I would LOVE to see an adaptation of Red Son on the big screen, but it just isn’t going to happen. It’s too far outside the box for Hollywood. (Seeing it as a direct to DVD animated project however could be a very real possibility, and very interesting.)
I actually liked Superman Returns, the biggest mistake they made was the whole “absentee father” thing, but that was so far out of left field that i’m not even going to address it. The second biggest mistake they made was cribbing from the Hackman portrayal as Lex with him as comic relief. If they’re going to do another Superman film, especially if they’re going with a trilogy, is to have Lex as the conniving business man/scientist who bank rolls some heavy hitters against the “god amongst men.” Parasite, Metallo, even Doomsday could work extremely well in this vein. Treat Lex as a serious threat and everything falls into place. Supplement that with some human interaction between Clark and Lois and the movie basically writes itself.

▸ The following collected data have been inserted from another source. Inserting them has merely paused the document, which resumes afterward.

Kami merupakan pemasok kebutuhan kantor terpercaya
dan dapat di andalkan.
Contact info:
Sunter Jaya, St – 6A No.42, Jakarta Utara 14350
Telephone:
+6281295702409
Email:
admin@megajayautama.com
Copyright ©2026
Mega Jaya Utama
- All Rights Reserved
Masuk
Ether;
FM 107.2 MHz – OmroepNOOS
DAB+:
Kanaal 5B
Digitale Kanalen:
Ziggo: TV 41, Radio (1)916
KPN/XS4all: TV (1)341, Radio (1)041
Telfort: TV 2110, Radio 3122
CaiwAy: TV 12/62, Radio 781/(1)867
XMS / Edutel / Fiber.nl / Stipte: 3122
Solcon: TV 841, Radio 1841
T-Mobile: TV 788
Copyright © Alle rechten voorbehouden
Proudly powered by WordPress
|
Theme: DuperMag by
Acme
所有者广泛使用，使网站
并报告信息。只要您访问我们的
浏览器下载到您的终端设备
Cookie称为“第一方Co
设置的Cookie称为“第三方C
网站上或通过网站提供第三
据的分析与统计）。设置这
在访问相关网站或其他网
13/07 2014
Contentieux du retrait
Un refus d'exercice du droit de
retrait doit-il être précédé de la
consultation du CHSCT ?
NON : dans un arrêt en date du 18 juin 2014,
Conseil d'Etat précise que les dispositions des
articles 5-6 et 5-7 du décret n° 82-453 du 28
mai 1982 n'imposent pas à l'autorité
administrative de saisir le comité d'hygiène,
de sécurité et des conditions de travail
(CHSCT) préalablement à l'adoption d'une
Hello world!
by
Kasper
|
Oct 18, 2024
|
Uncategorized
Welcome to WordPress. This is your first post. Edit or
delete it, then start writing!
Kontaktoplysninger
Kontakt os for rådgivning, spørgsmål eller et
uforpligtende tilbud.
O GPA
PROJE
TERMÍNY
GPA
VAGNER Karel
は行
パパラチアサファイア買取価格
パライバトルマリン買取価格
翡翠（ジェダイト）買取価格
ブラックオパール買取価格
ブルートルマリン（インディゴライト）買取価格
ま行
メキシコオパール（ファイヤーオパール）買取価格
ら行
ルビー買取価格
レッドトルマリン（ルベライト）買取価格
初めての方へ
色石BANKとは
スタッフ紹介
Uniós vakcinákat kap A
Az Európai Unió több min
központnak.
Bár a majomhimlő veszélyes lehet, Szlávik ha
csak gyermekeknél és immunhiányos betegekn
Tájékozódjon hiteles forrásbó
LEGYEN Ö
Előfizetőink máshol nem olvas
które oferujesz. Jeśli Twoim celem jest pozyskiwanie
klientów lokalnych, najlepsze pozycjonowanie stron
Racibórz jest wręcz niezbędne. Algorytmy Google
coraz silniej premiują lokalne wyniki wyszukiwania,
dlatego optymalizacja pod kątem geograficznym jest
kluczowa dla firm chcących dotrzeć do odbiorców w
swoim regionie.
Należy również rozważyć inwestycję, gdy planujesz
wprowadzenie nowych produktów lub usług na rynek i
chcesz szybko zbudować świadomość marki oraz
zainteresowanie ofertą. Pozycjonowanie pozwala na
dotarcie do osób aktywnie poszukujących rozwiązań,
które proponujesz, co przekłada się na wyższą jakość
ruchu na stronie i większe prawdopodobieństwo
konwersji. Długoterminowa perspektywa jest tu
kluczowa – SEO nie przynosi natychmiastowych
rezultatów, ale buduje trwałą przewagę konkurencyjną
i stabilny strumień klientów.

“Superman”, as a character, is both Clark and Superman. They’re two sides of the same personality. Neither is any more real than the other. I see someone brought up the “Kill Bill” speech, but Tarantino was completely off base there concerning modern interpretations of the character. (Though he probably grew up with the silver age version, so it’s forgivable.) Superman is a hero, he protects humanity because he sees himself as a part of it, he doesn’t look down on it. Anything less is a contradiction of the characters purpose. Not to put to fine a point on it because this isn’t a Tarantino thread, but Bill was probably projecting his own motivations onto Superman as Bill was the villain of the film, and a “super being” in his own right. He saw himself above normal people and couldn’t grasp the concept of someone with extraordinary abilities seeing any sort of objective worth in normal human potential. Ironically it’s the same fallacy that Lex himself commits. There was a comic I remember from years ago where someone tells Lex that Superman is Clark Kent outright and Lex simply can’t buy it because he can’t accept someone with the power of Superman deigning to live the life of a normal human being. It’s incredible arrogance to a fault.
Put that scene into a film and people will be talking about the new Superman movie in philosophical tones, much like they did the “order vs. chaos/Sanity vs. Insanity” themes in The Dark Knight. Superman is a god who sees himself as an ordinary man, Lex Luthor is an ordinary man who sees himself as a god. that’s the hook.